Tuesday 19 February 2019 – 16h00 – Room BC420
Abstract of Talk
Mass digitization has provided a mountain of source material for the humanities and social sciences, but its structure is unevenly mapped. Dependencies among documents arise when copying manuscripts, citing scholarly literature, speaking from talking points, reposting social networking content, popularizing scientific papers, or otherwise transforming earlier sources. While some dependencies are observable—e.g., by citations or links—we often need to infer them from textual evidence. In our Viral Texts and Oceanic Exchanges projects, we have built models to trace information flow within and across languages in poorly OCR’d newspapers. Other projects in our group infer and exploit such dependencies to model the writing of legislation, the impact of scientific press releases, and changes in the syntax of language.
I discuss methods for inferring these dependency structures and exploiting them to improve other tasks. First, I describe a directed spanning tree model of information cascades and a new unsupervised contrastive training procedure that outperforms previous approaches to network inference. I then describe extracting parallel passages from non-parallel multilingual corpora by performing efficient search in the continuous document-topic simplex of a polylingual topic model to train translation systems with greater accuracy than smaller clean datasets. Finally, I describe methods for detecting multiple transcriptions of the same passage in a large corpus of noisy OCR and for exploiting these multiple witnesses to correct noisy text. These multi-input attention models provide efficient approximations to intractable multi-sequence alignment collation and enable 75% reductions in error with unsupervised models.

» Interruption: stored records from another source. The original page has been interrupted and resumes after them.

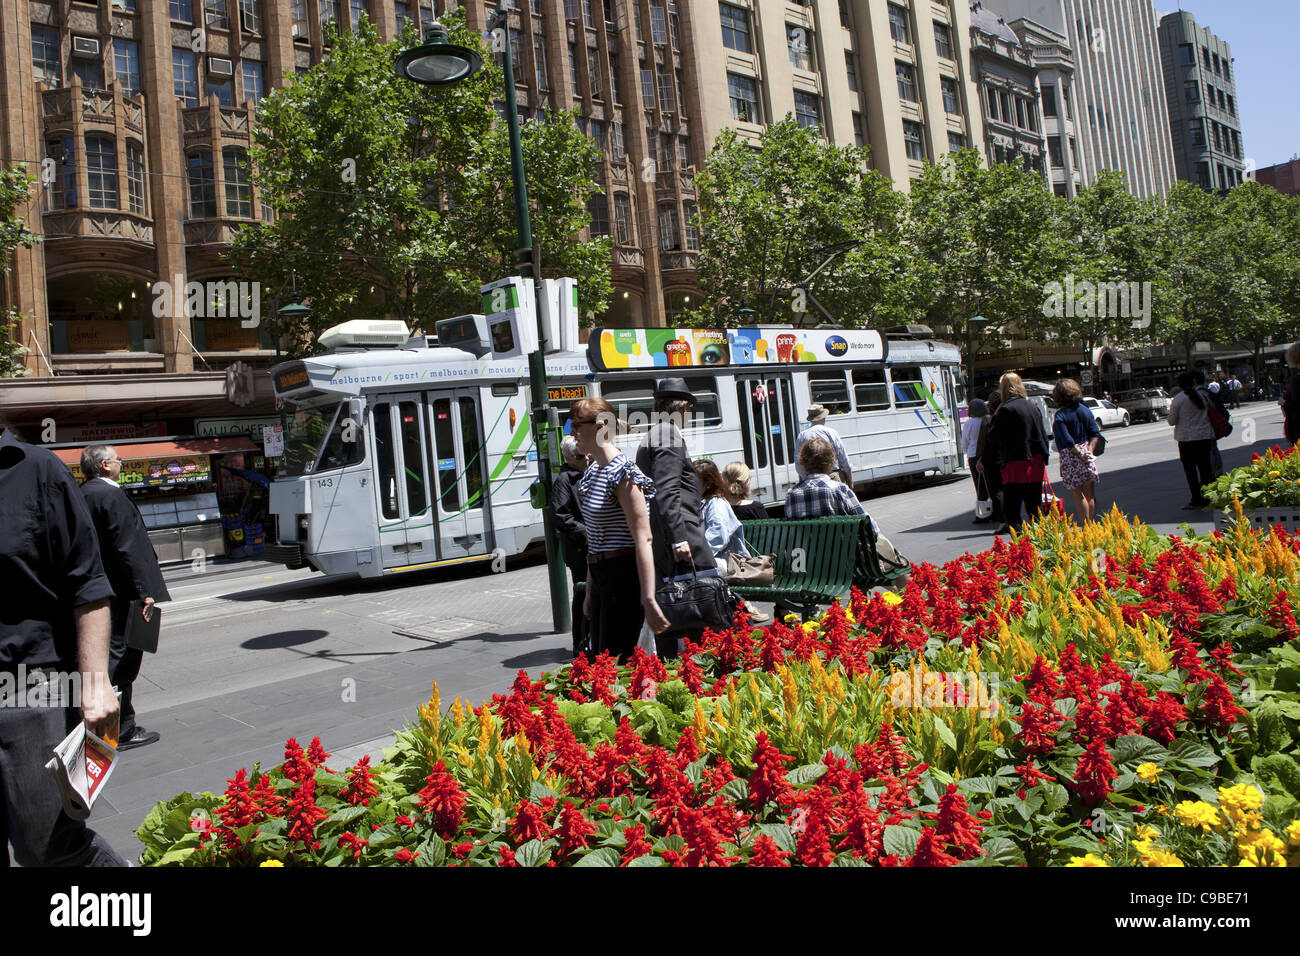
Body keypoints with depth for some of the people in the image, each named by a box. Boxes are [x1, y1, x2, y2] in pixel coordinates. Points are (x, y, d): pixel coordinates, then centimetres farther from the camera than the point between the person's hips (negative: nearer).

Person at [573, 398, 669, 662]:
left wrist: (648, 600, -27)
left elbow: (643, 540, -23)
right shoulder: (593, 471, 11)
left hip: (625, 574, -9)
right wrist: (590, 592, 19)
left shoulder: (621, 472, -17)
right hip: (601, 576, 9)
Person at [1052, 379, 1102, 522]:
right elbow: (1095, 433, 3)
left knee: (1077, 494, 1)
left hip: (1071, 457, -6)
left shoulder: (1060, 415, -12)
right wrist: (1089, 450, -2)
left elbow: (1066, 441, -18)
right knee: (1089, 493, 12)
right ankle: (1091, 523, 19)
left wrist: (1080, 454, -11)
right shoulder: (1085, 410, 6)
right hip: (1087, 453, 6)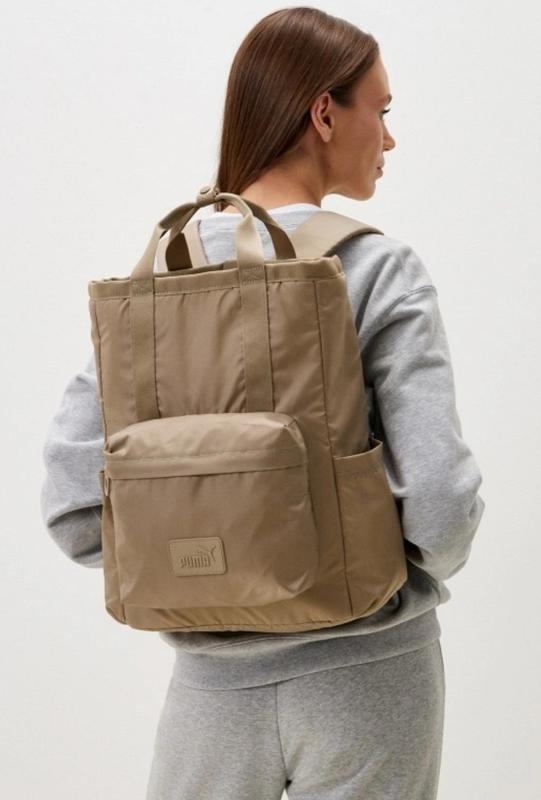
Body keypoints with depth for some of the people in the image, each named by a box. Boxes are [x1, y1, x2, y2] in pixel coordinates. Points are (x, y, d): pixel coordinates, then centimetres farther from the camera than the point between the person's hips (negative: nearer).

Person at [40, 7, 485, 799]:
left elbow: (72, 502, -6)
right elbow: (439, 496, -18)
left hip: (217, 676, 3)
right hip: (367, 670, -3)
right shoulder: (379, 270, -13)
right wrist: (419, 572, 2)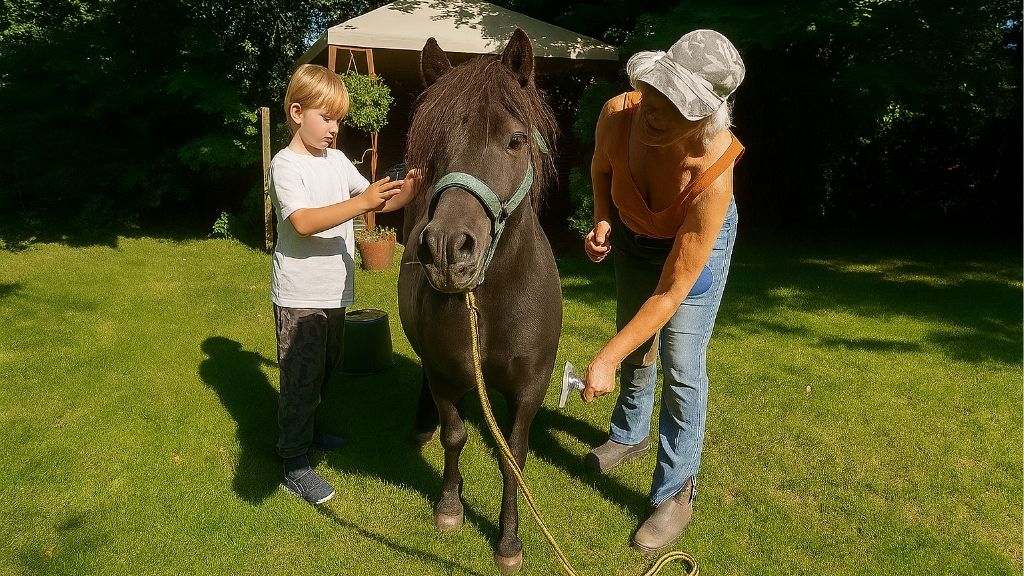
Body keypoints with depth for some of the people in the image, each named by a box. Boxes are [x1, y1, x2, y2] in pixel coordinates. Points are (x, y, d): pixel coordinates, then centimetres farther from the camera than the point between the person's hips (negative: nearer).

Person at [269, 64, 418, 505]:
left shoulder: (337, 160, 9)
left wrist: (403, 193, -12)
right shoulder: (285, 164, -13)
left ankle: (306, 427, 43)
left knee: (326, 368, 21)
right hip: (299, 295, -7)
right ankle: (295, 465, 11)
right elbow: (303, 221, -27)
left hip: (334, 291, 8)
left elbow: (376, 201, 9)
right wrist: (361, 202, -35)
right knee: (302, 375, -1)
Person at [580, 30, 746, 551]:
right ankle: (630, 434, 46)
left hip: (696, 240, -4)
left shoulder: (713, 177, -42)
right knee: (635, 343, 19)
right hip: (634, 234, 5)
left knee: (681, 369, -8)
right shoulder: (618, 114, -32)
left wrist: (605, 360, -36)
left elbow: (671, 293, -36)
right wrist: (603, 222, -21)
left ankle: (676, 494, 12)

David Smith is an associate professor in the College of Computer and Information Science at Northeastern University in Boston. He is also a founding member of the NULab for Texts, Maps, and Networks, Northeastern’s center for digital humanities and computational social sciences. His work on natural language processing focuses on applications to information retrieval, the social sciences, and humanities, on inferring network structures, and on computational linguistic models of structure learning and historical change.